On Thu, 24 Nov 2016, Richard Biener wrote:
> On Thu, 24 Nov 2016, Senthil Kumar Selvaraj wrote:
>
> > Hi,
> >
> > I've been analyzing a failing regtest (gcc.dg/strlenopt-8.c) for the avr
> > target. I found that the (dump) failure is because there are 4
> > instances of memcpy, while the testcase expects only 2 for a
> > non-strict align target like the avr.
> >
> > Comparing that with a dump generated by x64_64-pc-linux, I found that
> > the extra memcpy's come from the forwprop pass, when it replaces
> > strcat with strlen and memcpy. For x86_64, the memcpy generated gets
> > folded into a load/store in gimple_fold_builtin_memory_op.

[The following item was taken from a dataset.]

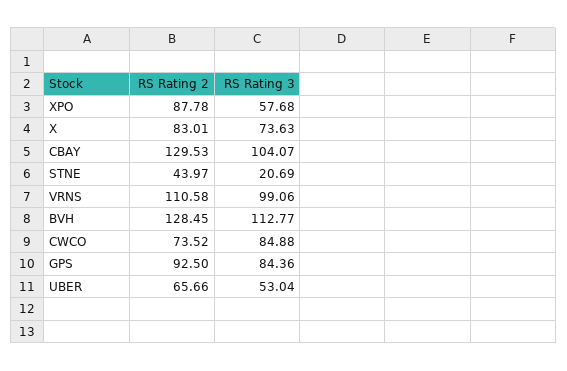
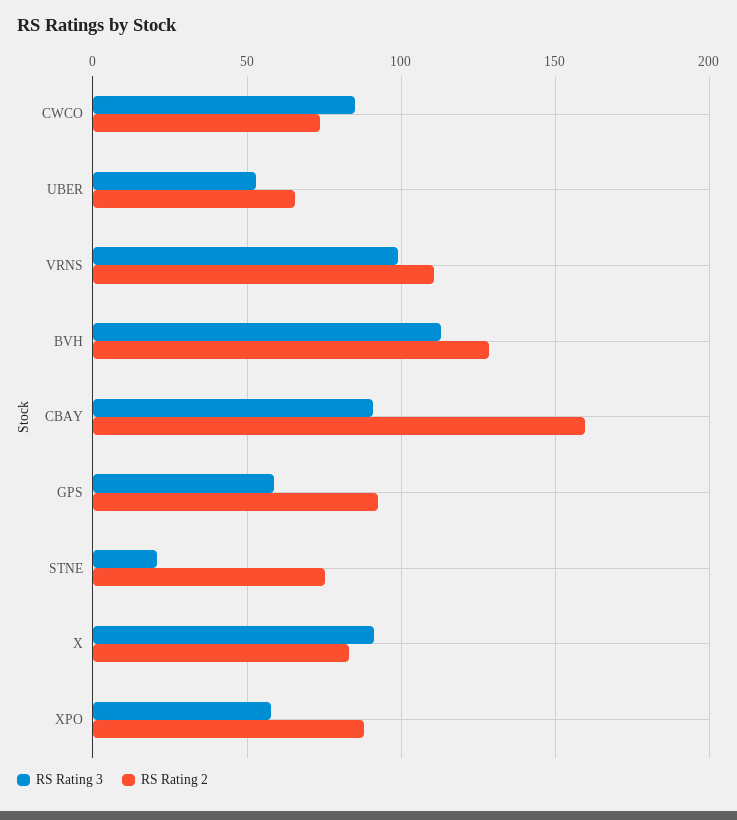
RS Rating 3, X: 73.63 -> 90
RS Rating 2, CBAY: 129.53 -> 160
RS Rating 3, CBAY: 104.07 -> 90
RS Rating 2, STNE: 43.97 -> 75
RS Rating 3, GPS: 84.36 -> 60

That
> > doesn't happen for the avr because len (2) happens to be bigger than
> > MOVE_MAX (1).
> >
> > The avr can only move 1 byte efficiently from reg <-> memory, but it's
> > more efficient to load and store 2 bytes than to call memcpy, so
> > MOVE_MAX_PIECES is set to 2.
> >
> > Given that gimple_fold_builtin_memory_op gets to choose between
> > leaving the memcpy call as is, or breaking it down to a by-pieces
> > move, shouldn't it use MOVE_MAX_PIECES instead of
> > MOV_MAX?
> >
> > That is what the below patch does, and that makes the test
> > pass. Does this sound right?
>
> No, as we handle both memcpy and memmove this way we rely on
> the whole storage fit in a single register so we do the
> right thing for overlapping memory.
So actually your patch doesn't chnage that, the ordering is ensured
by emitting a single GIMPLE load/store pair. There are only
four targets defining MOVE_MAX_PIECES, and one (s390) even has
a smaller MOVE_MAX_PIECES than MOVE_MAX (huh). AVR has larger
MOVE_MAX_PIECES than MOVE_MAX, but that seems to not make much
sense to me given their very similar description plus the
fact that AVR can only load a single byte at a time...
The x86 comment says
/* MOVE_MAX_PIECES is the number of bytes at a time which we can
move efficiently, as opposed to MOVE_MAX which is the maximum
number of bytes we can move with a single instruction.
which doesn't match up with
@defmac MOVE_MAX
The maximum number of bytes that a single instruction can move quickly
between memory and registers or between two memory locations.
@end defmac
note "quickly" here. But OTOH
@defmac MOVE_MAX_PIECES
A C expression used by @code{move_by_pieces} to determine the largest unit
a load or store used to copy memory is. Defaults to @code{MOVE_MAX}.
@end defmac
here the only difference is "copy memory". But we try to special
case the one load - one store case, not generally "copy memory".
So I think MOVE_MAX matches my intent when writing the code.
Richard.
> Richard.
>
> > Regards
> > Senthil
> >
> > Index: gcc/gimple-fold.c
> > ===================================================================
> > --- gcc/gimple-fold.c (revision 242741)
> > +++ gcc/gimple-fold.c (working copy)
> > @@ -703,7 +703,7 @@
> > src_align = get_pointer_alignment (src);
> > dest_align = get_pointer_alignment (dest);
> > if (tree_fits_uhwi_p (len)
> > - && compare_tree_int (len, MOVE_MAX) <= 0
> > + && compare_tree_int (len, MOVE_MAX_PIECES) <= 0
> > /* ??? Don't transform copies from strings with known length this
> > confuses the tree-ssa-strlen.c. This doesn't handle
> > the case in gcc.dg/strlenopt-8.c which is XFAILed for that
> >
> >
>
>
--
Richard Biener <[email protected]>
SUSE LINUX GmbH, GF: Felix Imendoerffer, Jane Smithard, Graham Norton, HRB
21284 (AG Nuernberg)